▶ [Task description] Transcribe the full listing exactly, and drop every picture.

▶ [Stored data]
-*-*-
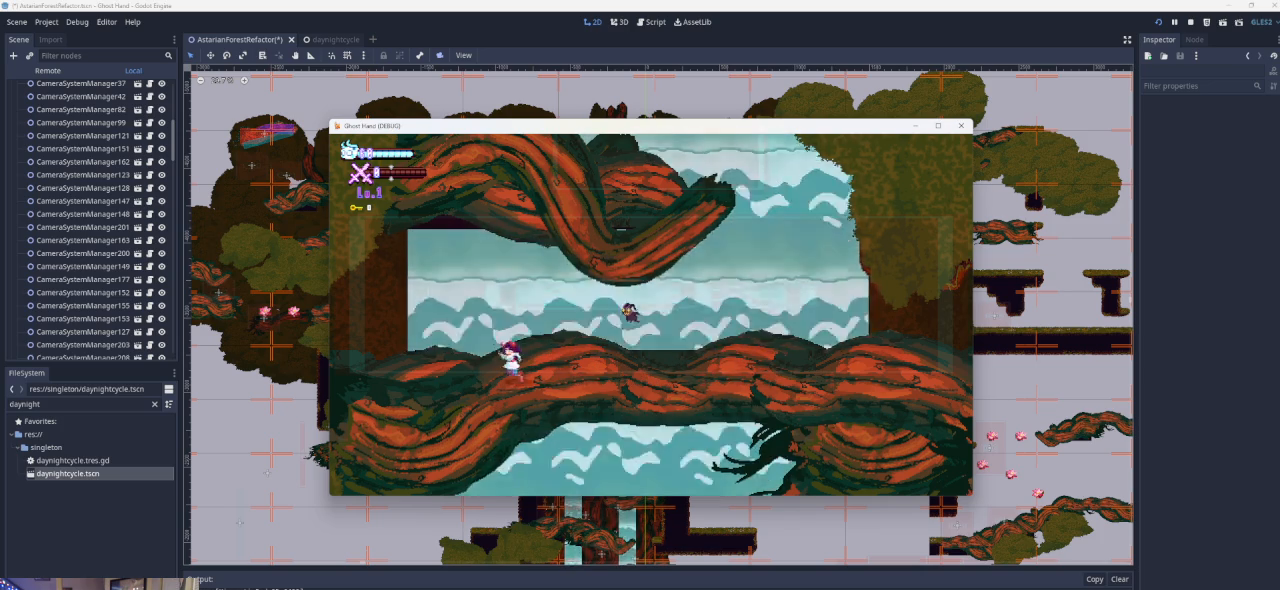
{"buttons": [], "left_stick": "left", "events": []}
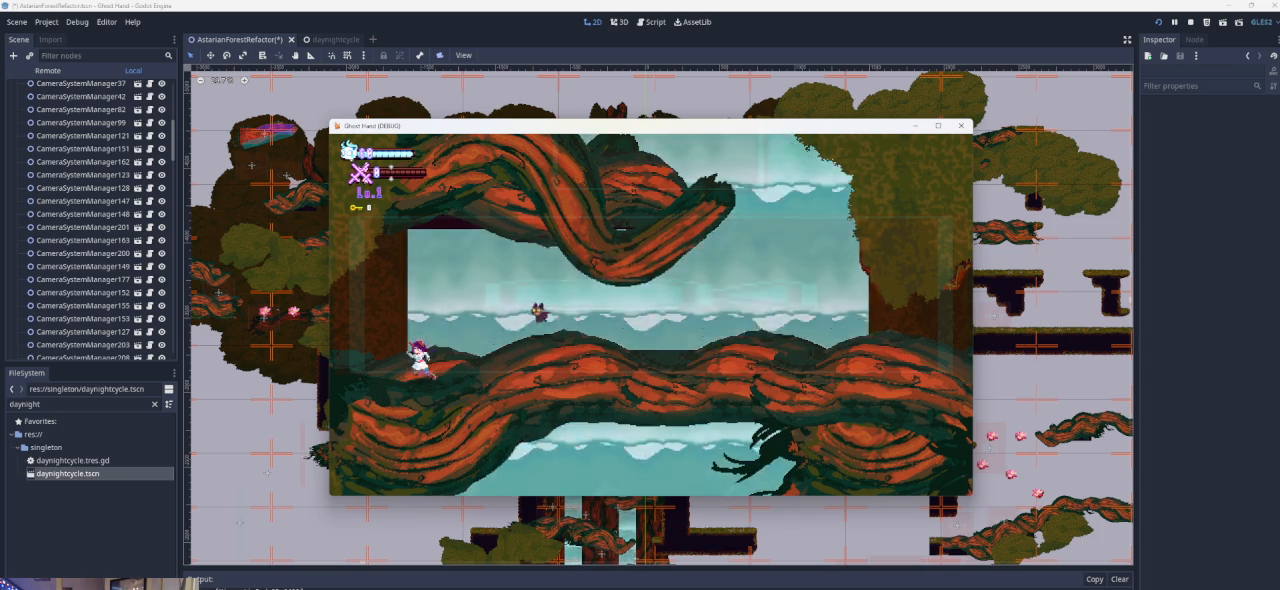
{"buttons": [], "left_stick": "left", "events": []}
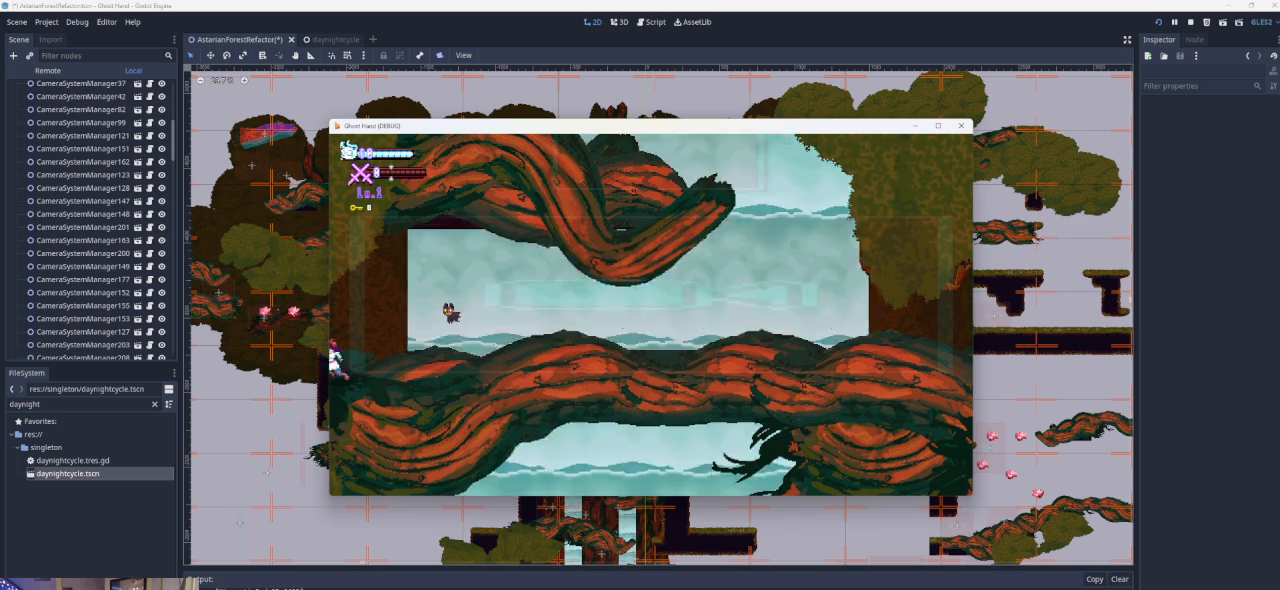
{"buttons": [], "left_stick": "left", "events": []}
-*-*-
▶ [Exercise output]
{"buttons": [], "left_stick": "left", "events": []}
{"buttons": [], "left_stick": "left", "events": []}
{"buttons": [], "left_stick": "left", "events": []}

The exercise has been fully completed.